## Problem description
Since only part of the material below is wanted, output exactly the lines from the one with "128.82.253.83 On: Fri, 08 Jan 2016 00:45:57" up to and including the one with "17. Daniele O, Caravaglios".

## Source material
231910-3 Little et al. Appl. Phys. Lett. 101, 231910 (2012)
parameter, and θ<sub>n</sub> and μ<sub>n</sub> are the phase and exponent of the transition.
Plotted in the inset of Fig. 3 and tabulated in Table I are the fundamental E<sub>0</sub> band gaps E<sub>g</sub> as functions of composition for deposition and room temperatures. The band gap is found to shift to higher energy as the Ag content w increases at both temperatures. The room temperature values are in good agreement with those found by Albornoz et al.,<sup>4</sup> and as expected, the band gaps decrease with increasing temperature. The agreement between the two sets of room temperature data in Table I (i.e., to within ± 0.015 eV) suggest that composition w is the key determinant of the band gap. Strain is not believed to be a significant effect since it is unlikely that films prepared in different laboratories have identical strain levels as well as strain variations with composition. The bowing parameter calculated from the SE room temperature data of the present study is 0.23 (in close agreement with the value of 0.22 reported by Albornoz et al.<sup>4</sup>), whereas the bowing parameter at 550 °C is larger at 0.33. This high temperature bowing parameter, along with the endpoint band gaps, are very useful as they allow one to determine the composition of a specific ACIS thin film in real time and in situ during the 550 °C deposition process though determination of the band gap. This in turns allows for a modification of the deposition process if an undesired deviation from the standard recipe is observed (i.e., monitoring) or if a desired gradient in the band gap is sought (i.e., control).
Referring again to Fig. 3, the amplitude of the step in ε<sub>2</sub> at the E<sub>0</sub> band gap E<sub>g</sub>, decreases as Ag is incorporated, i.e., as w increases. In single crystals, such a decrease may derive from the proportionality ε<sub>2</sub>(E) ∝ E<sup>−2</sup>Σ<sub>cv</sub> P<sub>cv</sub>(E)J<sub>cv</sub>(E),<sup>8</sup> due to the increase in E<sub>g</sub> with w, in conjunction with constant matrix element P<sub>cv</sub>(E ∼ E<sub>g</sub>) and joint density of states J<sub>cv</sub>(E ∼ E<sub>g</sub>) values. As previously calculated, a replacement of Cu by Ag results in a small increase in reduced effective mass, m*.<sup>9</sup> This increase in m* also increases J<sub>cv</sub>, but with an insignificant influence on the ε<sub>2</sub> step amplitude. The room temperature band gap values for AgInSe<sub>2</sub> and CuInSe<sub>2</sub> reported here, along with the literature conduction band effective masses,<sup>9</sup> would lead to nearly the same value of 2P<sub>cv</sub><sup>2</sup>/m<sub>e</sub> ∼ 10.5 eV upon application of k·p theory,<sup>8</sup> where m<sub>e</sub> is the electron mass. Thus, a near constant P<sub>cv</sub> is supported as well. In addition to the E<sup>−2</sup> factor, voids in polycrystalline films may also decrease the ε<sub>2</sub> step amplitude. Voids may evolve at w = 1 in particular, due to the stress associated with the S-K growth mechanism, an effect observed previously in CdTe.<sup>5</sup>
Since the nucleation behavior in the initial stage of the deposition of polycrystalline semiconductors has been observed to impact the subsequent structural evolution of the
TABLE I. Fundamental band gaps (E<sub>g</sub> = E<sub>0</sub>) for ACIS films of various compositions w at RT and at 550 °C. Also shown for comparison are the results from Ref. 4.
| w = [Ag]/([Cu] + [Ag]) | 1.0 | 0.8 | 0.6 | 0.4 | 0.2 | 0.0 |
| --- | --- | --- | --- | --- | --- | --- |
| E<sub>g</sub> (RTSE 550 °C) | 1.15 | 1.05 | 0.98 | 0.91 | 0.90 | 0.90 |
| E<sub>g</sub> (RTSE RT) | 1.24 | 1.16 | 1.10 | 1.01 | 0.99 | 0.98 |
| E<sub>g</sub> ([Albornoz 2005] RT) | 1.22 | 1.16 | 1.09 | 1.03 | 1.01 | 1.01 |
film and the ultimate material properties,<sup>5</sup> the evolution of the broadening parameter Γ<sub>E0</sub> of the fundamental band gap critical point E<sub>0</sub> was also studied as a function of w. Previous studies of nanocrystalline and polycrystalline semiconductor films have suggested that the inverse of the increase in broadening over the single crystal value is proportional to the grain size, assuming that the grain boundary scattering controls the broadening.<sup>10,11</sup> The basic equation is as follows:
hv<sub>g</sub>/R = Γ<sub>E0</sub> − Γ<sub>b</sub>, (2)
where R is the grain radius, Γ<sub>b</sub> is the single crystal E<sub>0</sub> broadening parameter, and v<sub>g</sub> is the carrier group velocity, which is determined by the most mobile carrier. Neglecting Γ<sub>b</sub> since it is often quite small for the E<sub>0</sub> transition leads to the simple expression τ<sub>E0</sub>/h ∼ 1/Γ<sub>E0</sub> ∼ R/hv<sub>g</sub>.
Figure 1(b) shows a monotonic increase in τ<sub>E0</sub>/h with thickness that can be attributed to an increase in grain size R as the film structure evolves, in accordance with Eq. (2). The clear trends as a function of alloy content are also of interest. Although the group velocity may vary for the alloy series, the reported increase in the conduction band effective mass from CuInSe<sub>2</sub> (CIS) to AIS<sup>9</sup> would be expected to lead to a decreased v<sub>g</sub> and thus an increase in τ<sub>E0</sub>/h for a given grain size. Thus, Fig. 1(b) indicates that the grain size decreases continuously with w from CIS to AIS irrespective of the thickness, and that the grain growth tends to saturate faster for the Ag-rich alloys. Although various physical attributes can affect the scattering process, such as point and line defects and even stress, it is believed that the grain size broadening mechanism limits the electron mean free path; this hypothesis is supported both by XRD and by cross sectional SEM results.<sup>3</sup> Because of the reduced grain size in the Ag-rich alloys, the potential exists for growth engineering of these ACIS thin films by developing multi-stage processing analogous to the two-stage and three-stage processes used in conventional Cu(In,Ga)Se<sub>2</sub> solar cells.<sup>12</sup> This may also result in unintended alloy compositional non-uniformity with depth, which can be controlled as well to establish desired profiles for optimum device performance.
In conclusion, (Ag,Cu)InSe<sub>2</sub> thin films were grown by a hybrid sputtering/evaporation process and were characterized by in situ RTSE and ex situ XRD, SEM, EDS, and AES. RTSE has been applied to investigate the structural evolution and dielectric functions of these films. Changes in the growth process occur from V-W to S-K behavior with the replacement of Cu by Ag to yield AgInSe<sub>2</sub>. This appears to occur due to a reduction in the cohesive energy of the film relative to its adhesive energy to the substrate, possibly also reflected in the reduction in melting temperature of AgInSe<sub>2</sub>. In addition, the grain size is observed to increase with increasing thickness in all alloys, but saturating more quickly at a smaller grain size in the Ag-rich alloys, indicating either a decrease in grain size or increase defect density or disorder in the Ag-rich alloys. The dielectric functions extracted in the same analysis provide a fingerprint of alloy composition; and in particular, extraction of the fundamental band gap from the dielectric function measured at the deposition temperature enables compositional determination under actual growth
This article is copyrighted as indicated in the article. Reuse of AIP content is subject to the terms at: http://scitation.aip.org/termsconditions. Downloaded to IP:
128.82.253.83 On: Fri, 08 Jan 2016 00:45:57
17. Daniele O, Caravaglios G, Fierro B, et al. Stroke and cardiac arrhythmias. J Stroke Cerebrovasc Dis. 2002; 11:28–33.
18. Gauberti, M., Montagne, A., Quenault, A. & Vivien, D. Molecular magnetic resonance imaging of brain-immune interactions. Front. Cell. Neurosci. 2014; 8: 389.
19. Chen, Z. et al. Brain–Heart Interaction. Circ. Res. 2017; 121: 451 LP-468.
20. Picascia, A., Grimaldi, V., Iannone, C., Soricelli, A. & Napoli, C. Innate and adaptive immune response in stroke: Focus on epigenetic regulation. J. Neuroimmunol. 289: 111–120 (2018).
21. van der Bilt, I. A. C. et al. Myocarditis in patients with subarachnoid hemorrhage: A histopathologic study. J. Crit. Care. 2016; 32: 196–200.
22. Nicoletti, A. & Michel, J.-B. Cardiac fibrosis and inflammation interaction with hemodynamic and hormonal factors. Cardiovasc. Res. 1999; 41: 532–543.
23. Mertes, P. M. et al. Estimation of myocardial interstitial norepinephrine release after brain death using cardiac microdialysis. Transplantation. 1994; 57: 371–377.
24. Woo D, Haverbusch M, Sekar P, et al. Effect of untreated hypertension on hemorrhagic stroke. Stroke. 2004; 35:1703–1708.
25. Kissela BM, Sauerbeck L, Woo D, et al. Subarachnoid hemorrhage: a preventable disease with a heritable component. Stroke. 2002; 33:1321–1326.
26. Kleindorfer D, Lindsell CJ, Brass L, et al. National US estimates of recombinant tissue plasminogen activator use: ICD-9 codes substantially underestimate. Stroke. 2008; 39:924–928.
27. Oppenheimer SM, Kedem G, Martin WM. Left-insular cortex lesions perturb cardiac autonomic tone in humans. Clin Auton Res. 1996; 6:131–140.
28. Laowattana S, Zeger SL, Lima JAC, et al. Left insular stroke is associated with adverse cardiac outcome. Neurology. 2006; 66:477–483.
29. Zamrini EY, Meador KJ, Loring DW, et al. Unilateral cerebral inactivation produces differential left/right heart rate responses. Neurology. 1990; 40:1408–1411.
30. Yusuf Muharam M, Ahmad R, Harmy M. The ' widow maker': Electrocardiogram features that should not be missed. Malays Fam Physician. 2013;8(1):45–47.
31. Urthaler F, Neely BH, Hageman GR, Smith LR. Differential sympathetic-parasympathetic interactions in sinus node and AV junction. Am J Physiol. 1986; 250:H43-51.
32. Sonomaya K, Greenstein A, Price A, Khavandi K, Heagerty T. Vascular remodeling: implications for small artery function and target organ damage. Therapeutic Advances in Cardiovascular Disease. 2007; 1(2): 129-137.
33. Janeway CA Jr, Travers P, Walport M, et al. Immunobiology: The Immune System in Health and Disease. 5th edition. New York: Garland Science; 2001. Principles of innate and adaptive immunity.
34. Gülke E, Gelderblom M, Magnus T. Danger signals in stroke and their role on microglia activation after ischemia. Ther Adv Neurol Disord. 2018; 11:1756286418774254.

## Solution to the exercise
128.82.253.83 On: Fri, 08 Jan 2016 00:45:57
17. Daniele O, Caravaglios G, Fierro B, et al. Stroke and cardiac arrhythmias. J Stroke Cerebrovasc Dis. 2002; 11:28–33.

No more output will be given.